Destre europee e Zeitgeist conservatore
di Pierluigi Mennitti
Ideazione di settembre-ottobre 2006

L’onda lunga della Right Nation è giunta in Europa. Da qualche tempo, anche il dibattito intellettuale nel Vecchio Continente ha abbandonato il pigro canovaccio del politicamente corretto trovando nuove chiavi per interpretare la complessità dei tempi moderni. Anzi, chiavi antiche, giacché è proprio dal versante conservatore, più che da quello liberale, che giungono segnali più vivaci di analisi ed elaborazione culturale per una riscossa ideale della civiltà occidentale. Sulla scia del dibattito americano, anzi proprio nel momento in cui sull’altra sponda dell’Atlantico quella miscela eterogenea ed esplosiva di neocon e teocon sembra esaurire la spinta propulsiva, ecco che quelle idee, sollecitazioni e interpretazioni prendono nuovo vigore qui da noi e vengono approfondite e rilanciate alla luce della più lunga e meditata tradizione europea. Meno enfasi sulle strategie imperiali dell’Occidente, nessuna particolare predilezione per un continente che abbandoni Venere per abbracciare Marte, nessun appello alle armi per l’Europa nel conflitto con il terrorismo islamico. Ma sul piano dei valori e dell’identità, la sfida al politicamente corretto è ormai lanciata.
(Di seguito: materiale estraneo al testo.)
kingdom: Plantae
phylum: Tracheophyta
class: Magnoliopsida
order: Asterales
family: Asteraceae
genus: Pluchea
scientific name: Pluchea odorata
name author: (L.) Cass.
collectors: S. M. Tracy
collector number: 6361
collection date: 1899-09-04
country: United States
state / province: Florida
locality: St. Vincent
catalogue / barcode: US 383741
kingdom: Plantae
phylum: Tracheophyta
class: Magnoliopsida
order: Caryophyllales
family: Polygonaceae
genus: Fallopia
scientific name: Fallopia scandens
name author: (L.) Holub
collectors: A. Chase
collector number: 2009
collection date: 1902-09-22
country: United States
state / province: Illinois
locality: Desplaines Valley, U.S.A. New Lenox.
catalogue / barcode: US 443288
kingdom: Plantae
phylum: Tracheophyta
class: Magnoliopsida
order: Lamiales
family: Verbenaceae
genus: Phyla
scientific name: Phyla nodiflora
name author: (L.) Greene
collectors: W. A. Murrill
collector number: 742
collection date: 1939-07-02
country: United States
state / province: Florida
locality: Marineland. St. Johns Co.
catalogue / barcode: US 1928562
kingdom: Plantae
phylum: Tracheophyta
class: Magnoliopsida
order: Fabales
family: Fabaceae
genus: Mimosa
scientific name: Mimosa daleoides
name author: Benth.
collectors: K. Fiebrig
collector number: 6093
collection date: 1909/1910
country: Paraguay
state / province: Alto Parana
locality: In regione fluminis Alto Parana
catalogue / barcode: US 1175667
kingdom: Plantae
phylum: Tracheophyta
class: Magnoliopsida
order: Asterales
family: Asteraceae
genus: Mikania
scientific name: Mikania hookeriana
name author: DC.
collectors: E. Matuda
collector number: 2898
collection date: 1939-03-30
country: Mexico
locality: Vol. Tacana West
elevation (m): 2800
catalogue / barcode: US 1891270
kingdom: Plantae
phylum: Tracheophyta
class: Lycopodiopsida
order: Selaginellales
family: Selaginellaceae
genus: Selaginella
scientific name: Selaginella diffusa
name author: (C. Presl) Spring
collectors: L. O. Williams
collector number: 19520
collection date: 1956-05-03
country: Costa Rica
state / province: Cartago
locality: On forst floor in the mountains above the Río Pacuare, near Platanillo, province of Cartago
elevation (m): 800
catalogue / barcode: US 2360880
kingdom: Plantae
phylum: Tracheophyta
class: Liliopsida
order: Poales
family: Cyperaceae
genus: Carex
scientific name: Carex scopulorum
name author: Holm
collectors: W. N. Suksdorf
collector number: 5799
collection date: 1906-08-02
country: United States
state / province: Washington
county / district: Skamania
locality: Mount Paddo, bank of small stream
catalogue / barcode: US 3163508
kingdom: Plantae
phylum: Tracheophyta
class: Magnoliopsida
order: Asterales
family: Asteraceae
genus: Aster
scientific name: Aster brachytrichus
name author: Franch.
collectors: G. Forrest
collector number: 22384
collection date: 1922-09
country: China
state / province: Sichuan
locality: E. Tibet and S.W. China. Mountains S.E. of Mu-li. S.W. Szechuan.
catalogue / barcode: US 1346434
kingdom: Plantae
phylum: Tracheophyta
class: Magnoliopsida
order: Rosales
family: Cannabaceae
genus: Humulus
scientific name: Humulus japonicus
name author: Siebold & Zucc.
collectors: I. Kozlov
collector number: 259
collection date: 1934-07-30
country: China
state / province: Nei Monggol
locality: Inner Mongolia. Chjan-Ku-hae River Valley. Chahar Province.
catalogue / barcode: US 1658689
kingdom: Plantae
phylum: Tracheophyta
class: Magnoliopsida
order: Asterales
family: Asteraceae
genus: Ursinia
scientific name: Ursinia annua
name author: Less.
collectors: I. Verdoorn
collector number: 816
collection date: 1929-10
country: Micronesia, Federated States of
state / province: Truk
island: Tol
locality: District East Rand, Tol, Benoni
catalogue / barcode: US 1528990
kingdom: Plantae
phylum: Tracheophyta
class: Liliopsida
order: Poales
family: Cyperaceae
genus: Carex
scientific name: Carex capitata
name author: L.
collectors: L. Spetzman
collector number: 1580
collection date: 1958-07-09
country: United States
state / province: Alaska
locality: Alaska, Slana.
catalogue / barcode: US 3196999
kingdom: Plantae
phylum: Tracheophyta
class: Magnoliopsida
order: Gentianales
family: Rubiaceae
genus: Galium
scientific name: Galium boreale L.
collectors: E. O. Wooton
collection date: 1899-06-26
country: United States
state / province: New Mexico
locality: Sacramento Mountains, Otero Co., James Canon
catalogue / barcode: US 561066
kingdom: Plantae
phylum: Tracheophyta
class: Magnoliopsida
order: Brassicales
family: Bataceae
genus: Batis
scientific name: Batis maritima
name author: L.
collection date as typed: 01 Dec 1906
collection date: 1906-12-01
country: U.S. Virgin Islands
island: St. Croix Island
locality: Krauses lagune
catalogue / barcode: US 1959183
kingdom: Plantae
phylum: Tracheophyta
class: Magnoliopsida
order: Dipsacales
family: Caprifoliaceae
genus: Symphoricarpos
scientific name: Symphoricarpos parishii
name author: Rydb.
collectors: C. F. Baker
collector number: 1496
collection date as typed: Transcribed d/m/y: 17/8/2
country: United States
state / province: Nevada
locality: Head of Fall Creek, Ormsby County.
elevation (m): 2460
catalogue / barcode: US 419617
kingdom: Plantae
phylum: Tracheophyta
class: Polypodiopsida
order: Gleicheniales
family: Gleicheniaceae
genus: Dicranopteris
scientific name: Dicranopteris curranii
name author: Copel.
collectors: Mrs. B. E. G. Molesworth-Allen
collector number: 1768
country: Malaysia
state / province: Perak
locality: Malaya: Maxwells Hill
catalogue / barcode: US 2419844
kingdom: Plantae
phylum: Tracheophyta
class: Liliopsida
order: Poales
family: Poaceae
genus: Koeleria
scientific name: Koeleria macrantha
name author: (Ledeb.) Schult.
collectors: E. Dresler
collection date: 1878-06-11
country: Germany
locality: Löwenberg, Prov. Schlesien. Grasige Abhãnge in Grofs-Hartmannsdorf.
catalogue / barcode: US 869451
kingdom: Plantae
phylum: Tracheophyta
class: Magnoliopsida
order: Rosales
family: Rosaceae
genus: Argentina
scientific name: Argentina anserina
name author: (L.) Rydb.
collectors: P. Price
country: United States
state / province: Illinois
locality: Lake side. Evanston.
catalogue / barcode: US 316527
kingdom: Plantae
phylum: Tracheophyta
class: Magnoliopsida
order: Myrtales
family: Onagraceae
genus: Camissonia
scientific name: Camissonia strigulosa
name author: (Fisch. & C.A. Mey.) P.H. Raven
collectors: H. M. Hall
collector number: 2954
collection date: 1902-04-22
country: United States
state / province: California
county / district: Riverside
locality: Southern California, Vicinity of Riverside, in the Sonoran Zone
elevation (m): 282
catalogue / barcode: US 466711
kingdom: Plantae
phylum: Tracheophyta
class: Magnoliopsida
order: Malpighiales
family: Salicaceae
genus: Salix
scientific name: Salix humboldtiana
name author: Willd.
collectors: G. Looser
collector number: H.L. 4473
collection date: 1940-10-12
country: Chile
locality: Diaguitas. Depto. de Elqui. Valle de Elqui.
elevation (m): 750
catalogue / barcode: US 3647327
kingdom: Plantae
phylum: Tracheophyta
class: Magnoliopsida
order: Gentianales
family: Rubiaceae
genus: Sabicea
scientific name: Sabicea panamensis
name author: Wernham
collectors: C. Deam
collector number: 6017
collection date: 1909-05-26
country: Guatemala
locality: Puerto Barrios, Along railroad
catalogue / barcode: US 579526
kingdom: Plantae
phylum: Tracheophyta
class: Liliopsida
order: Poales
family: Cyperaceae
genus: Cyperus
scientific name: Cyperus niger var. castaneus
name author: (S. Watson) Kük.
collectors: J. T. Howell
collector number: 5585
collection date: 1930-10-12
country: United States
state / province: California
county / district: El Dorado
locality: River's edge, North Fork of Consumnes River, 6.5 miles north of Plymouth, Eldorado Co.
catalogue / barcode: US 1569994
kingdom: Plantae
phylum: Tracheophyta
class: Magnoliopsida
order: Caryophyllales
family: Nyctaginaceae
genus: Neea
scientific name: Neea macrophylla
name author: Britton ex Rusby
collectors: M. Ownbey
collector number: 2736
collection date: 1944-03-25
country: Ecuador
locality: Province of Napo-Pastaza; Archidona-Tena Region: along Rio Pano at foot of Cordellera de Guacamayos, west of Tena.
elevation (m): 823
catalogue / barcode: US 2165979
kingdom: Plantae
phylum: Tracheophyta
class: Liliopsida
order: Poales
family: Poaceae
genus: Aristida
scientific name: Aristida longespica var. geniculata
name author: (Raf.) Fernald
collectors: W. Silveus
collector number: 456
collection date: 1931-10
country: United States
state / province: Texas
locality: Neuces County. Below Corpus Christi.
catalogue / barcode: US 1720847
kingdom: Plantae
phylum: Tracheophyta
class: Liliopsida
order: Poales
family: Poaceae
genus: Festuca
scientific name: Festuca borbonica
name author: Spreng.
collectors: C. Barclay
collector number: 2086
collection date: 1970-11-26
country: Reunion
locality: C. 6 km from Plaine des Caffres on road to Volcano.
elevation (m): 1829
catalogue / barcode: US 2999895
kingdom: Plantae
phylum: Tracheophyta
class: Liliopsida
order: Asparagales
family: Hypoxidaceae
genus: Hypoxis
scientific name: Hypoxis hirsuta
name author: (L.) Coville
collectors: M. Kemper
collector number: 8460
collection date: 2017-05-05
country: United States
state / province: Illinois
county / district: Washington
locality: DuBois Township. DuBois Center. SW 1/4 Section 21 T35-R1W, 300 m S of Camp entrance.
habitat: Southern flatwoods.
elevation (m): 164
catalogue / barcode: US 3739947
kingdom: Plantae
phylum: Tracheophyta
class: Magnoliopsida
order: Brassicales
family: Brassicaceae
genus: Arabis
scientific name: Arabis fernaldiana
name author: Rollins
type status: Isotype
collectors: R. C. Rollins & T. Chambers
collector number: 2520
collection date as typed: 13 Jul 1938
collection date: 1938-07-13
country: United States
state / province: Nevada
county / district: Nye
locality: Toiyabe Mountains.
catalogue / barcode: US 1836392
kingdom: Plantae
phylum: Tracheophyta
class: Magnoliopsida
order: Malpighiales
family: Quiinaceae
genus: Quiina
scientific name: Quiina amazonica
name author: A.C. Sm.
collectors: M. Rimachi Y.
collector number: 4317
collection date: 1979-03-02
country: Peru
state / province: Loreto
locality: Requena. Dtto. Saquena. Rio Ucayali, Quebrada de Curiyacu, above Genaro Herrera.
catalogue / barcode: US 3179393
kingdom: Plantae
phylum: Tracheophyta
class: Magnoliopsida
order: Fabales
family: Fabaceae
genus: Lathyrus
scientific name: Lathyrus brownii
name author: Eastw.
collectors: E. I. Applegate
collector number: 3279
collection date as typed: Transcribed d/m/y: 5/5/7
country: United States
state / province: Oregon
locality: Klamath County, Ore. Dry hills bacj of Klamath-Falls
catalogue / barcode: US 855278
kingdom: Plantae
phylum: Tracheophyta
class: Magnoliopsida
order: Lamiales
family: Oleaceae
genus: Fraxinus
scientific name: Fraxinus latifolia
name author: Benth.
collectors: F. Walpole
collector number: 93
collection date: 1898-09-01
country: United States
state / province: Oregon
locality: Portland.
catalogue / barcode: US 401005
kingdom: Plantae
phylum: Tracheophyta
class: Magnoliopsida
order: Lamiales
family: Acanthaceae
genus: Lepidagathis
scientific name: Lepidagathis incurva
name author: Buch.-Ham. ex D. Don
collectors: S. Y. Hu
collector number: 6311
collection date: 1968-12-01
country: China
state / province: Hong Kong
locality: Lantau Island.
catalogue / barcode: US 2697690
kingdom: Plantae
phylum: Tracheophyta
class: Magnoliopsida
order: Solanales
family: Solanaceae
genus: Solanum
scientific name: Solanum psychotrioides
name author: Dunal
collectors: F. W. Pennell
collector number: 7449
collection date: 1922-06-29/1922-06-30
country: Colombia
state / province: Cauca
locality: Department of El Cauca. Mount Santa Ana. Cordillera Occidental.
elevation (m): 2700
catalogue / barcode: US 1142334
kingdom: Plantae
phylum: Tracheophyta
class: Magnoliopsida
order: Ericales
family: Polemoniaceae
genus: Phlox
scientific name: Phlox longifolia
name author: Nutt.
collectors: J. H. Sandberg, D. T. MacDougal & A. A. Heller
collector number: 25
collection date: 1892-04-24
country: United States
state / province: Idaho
Se in Italia, anche sulla scia di una maggiore frequentazione dei think tank americani, alcuni di questi temi sono da tempo entrati nel dibattito culturale, dal cuore del Continente giungono novità interessanti, lungo l’asse centrale di quella Vecchia Europa che in fondo custodisce il faticoso senso di marcia dell’unificazione. Rapidi e imprevisti, ad esempio, sono stati i cambiamenti del clima culturale nella Germania di Angela Merkel (e di Joseph Ratzinger). Movimenti maturati nel fondo della società buonista e un po’ irresponsabile della generazione sessantottina di Gerhard Schröder e Joschka Fischer ed emersi una volta apertasi almeno la piccola porta della grande coalizione. Il mensile liberal Cicero, il periodico di cultura politica più attento a captare le novità della scena berlinese, ha analizzato a fondo il fenomeno riportandolo in un ampio dossier del numero di agosto dal titolo inequivocabile: “Der Zeitgeist ist Konservativ”, lo spirito del tempo è conservatore. Dalle arti al pensiero politico, dalla letteratura alla musica fino al senso comune della società, ovunque trionfa lo spirito conservatore. Tre le direttrici della “Reconquista”: il piano artistico, con lo svuotamento delle avanguardie; il piano economico, con la fine della società edonistica e il ritorno della sobrietà; il piano politico-sociale, con la richiesta di ordine e sicurezza legata a nuove esigenze identitarie (e religiose) anche per confrontarsi con il radicalismo islamico, percepito adesso come pericolo anche per la società europea. Si diffonde inoltre un sentimento ecologico, derivato dalla consapevolezza dell’esauribilità delle risorse energetiche e della salvaguardia del patrimonio naturale, che viene declinato in senso conservatore e non ecologista (sul versante cattolico Papa Benedetto XVI parla di «salvaguardia del creato»).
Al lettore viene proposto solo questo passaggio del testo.